Try it
Starting at the line that holds "нам по телефону!" and stopping at the line that holds "Nogometni Dresi Wolves", restate the records below word for word, with both of those lines included.

Extracted page text data
<<<<

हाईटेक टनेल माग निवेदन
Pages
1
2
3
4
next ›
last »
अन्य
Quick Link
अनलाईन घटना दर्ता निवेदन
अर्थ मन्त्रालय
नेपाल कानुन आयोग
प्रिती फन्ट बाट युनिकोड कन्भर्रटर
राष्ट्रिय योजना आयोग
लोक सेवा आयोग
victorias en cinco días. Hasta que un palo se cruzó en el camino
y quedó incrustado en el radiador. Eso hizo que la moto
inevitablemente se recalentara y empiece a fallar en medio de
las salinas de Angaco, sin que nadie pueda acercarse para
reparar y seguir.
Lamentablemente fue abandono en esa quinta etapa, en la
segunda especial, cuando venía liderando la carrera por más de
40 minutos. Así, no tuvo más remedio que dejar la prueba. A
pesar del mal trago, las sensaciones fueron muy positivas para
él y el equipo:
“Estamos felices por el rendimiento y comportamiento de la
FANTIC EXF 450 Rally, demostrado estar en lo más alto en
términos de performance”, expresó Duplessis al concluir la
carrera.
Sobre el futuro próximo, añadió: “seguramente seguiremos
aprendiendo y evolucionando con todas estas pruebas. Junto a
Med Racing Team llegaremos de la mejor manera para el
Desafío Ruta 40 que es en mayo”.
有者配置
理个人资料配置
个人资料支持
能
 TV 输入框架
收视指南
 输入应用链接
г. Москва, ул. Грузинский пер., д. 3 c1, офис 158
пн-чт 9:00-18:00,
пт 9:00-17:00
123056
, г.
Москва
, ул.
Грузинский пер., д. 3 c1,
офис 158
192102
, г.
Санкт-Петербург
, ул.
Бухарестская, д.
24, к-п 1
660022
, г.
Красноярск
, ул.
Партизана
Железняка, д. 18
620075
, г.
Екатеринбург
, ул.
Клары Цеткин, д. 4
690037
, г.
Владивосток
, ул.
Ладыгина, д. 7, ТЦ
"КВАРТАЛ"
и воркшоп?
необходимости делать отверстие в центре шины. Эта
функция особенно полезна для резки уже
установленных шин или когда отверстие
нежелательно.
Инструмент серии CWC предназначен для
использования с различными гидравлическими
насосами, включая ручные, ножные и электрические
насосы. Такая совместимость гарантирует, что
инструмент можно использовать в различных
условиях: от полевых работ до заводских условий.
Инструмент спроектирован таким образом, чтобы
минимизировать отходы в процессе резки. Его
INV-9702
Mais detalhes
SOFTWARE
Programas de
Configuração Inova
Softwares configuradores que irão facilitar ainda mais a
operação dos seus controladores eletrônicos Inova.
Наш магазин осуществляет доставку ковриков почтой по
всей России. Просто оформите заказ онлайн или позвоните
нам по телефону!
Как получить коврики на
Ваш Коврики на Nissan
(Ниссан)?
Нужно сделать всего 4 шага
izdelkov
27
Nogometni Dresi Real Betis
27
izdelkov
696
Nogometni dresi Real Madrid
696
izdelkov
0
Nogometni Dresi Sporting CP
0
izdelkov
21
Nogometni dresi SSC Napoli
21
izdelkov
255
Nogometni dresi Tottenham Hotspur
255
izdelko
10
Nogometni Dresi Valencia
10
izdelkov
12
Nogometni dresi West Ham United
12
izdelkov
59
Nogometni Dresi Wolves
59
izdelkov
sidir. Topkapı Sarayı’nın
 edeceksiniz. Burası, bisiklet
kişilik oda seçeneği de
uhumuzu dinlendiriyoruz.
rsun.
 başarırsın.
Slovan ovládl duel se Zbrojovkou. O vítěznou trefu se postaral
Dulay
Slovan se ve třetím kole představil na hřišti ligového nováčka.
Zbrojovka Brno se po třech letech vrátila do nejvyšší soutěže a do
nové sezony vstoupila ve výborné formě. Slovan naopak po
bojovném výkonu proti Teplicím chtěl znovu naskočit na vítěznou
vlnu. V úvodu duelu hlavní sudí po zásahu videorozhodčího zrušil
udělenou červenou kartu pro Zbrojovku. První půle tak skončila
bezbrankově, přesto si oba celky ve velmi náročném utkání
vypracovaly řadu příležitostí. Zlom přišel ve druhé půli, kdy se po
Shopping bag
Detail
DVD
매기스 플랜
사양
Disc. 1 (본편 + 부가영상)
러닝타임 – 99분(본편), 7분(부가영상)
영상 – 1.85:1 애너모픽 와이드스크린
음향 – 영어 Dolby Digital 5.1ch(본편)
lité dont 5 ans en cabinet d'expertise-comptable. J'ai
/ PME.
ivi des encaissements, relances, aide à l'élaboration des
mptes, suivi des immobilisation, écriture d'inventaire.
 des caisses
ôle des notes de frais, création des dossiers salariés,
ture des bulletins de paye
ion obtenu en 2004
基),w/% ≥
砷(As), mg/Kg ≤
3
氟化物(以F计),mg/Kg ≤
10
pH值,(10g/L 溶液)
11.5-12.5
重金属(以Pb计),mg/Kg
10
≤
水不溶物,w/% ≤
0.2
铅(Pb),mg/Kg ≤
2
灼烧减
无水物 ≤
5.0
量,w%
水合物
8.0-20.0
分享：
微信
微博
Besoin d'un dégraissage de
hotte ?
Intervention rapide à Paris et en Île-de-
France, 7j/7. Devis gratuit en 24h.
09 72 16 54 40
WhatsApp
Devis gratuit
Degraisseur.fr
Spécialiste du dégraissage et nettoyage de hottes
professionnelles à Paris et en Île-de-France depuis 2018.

>>>>

Exercise response
нам по телефону!
Как получить коврики на
Ваш Коврики на Nissan
(Ниссан)?
Нужно сделать всего 4 шага
izdelkov
27
Nogometni Dresi Real Betis
27
izdelkov
696
Nogometni dresi Real Madrid
696
izdelkov
0
Nogometni Dresi Sporting CP
0
izdelkov
21
Nogometni dresi SSC Napoli
21
izdelkov
255
Nogometni dresi Tottenham Hotspur
255
izdelko
10
Nogometni Dresi Valencia
10
izdelkov
12
Nogometni dresi West Ham United
12
izdelkov
59
Nogometni Dresi Wolves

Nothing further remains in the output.